[R-sig-ME] Controlling for self-selection bias / endogeneity in mixed models

Mon Apr 13 02:36:24 CEST 2020

Hi Kelly,

It sounds like you've got correct reasoning on the need for a multilevel
model if your variable of interest is time invariant.

Can you post a link to the thread you're referencing?

A bit of clarity on the flavor(s) of endogeneity that concern you might be
helpful. The omitted variable bias issues solved by group mean centering
and the Mundlak device are mostly from model mis/underspecification whereas
sample selection is a fundamentally different mechanism. Both are common
sources of endogeneity recognized as such in different pockets of econ but
they tend to be seen as fundamentally different (often conceptually
unrelated) problems in other fields. Econ subsumes omitted variables, joint
causation, measurement error, and sample selection under the endogeneity
umbrella because they all cause correlation between X and the error but
other fields don't make the same connection. For instance, early panel data
work talked about Mundlak devices as "instruments" in the same way that
dynamic panel data models talk about lags and first differences as
instruments but they aren't traditional instrumental variables that you'd
find in the wild and arguably wouldn't pass the exclusion restriction test
outside of panel data. They call them instruments because they instrument
the endogeneity but they aren't "instrumental variables" in the common
parlance.

It's not clear to me if you are referring to general omitted variable bias
whereby you don't have all the appropriate variables in the model or sample
selection bias a la Heckman whereby the sample under study is
systematically different from the population to which you would like to
make inferences and thus needs some kind of complex propensity to choose A
or B style correction like with the standard selection model. I'm not clear
specifically because you referenced the inverse mills ratio but it *sounds*
like you just think you are possibly missing some set of confounders due to
the lack of randomization. If you do have sample selection bias you can use
a multilevel variant of a heckman selection model with random effects in
the outcome and selection equations. See Grilli, L., & Rampichini, C.
(2010). Selection bias in linear mixed models. *Metron, 68*(3), 309-329 for
the best discussion of the topic that I've read. Most multilevel modeling
work with this kind of problem is based on multilevel propensity score
matching which is a close cousin of multilevel Heckman selection models as
the inverse mills ratio and the propensity score are related.
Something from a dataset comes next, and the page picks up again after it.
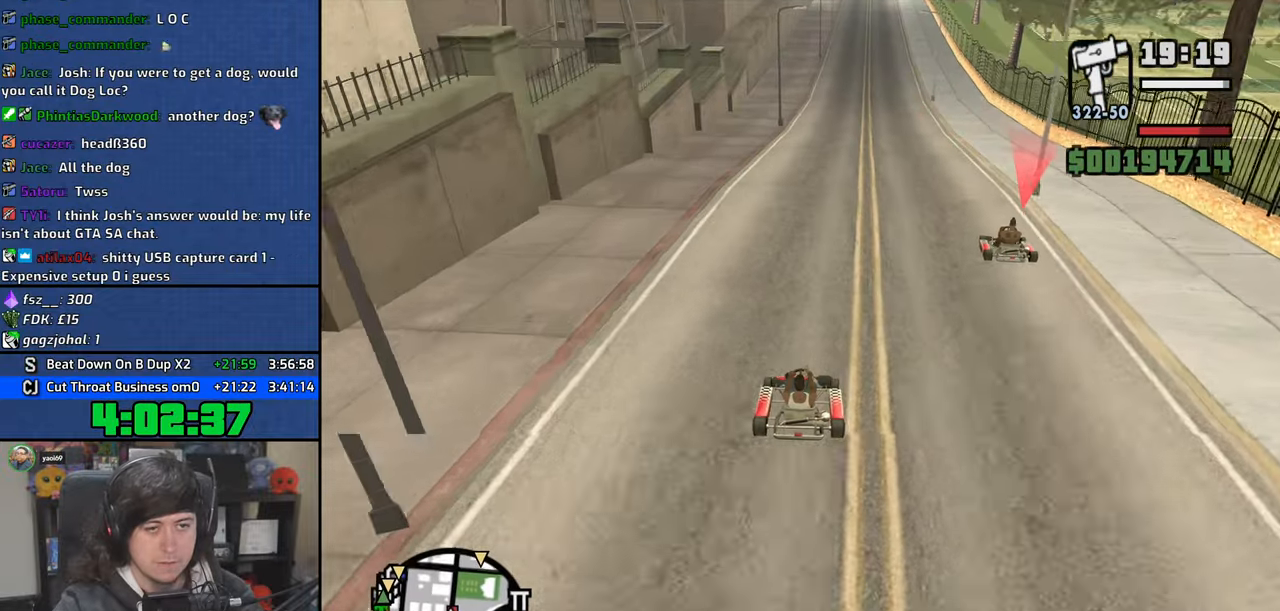
{"keys": ["w"], "mouse": [], "events": [[266, "d", "down"], [316, "d", "up"]]}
You're right that the addition of group means per Mundlak segregates the
within and between effects into two different sets of betas when they would
otherwise be a weighted average. It's just a reparamaritization of the
dummy variable version of fixed effects. It is mathematically impossible in
a linear model for a group mean centered multilevel model to return
different within group beta coefficients than the standard FE model. That
doesn't mean that both of them aren't wrong because of cross-level
interactions, measurement error, selection bias and what not but they would
both be wrong in identical ways. You can directly test that they are
identical with a version of a Hausman test comparing the within group betas
with a chi2 test. The degrees of freedom calculation will be off from the
regular test because the between effects add extra but the within effects
will be identical to rounding error so it really won't matter. You can also
just do a Mundlak variation on the test. All panel data econometrics
textbooks outline this and you can justify the modeling strategy that way
regardless of reviewer misconceptions.

If the FE or group mean centered MLM are both wrong and there's some kind
of interactive effect still at work then a random coefficient will likely
show up as mattering for model fit with something like an LR test. If beta
(X_i-Xbar_j) on Y does not vary as a function of group per an LR test or
something fancier like WAIC then it is reasonable (but not infallible)
evidence that you don't have group heterogeneity-related omitted variable
bias which is what economists would typically be concerned about in this
context. You can still have other kinds of bias at work just like with any
other kind of observational model. The random coefficient in this context
is a regularized interactive fixed effect in econ jargon whereby you are
interacting the grouping structure with whatever X you want and getting a
distribution of effects. Fundamentally, it's like saying you have some kind
of conditional relationship between group/person and X and just interacting
them. It's slightly complicated by the fact that empirical bayes shrinkage
exists but if you have balanced panels then it's mostly a non issue.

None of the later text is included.